### Requirement:
Read the data below line by line and state how many lines hold "Comisión". Nothing else belongs in the answer.

### Extracted entries:
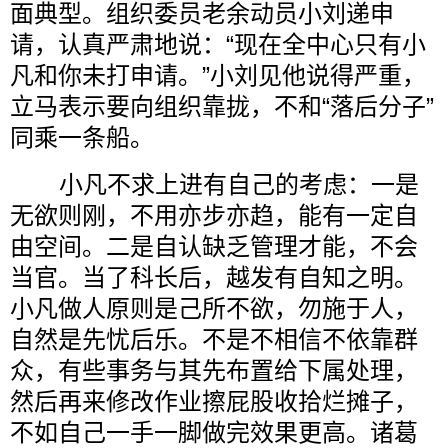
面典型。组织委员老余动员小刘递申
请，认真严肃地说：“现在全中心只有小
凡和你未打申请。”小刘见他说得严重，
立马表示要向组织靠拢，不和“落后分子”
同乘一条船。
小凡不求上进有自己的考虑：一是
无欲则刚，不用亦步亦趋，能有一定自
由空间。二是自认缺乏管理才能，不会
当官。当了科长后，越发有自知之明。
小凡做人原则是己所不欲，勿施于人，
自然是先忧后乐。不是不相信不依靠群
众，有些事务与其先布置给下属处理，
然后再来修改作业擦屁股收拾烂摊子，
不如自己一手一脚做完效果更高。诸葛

* * *

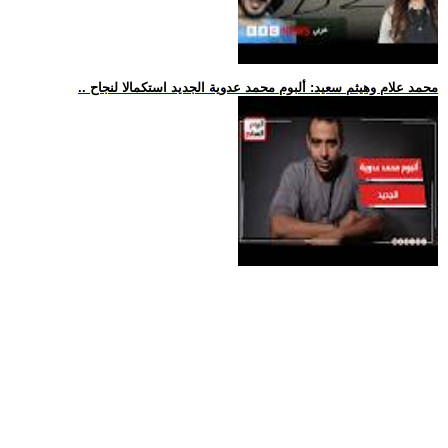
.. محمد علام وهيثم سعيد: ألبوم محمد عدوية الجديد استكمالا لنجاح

--

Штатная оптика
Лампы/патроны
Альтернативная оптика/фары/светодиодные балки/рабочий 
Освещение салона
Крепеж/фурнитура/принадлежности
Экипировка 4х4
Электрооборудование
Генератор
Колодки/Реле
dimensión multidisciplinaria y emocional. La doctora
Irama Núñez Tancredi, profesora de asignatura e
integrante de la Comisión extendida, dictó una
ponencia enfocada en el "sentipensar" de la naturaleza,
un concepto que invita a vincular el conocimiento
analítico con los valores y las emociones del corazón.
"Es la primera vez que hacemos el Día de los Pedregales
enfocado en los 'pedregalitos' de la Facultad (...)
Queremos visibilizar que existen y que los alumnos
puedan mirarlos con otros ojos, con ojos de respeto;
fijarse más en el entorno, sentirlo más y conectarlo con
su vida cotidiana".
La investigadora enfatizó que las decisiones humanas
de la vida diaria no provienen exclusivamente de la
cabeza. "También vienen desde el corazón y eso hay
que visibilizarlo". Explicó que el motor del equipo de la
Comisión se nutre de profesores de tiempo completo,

### Result of the task:
2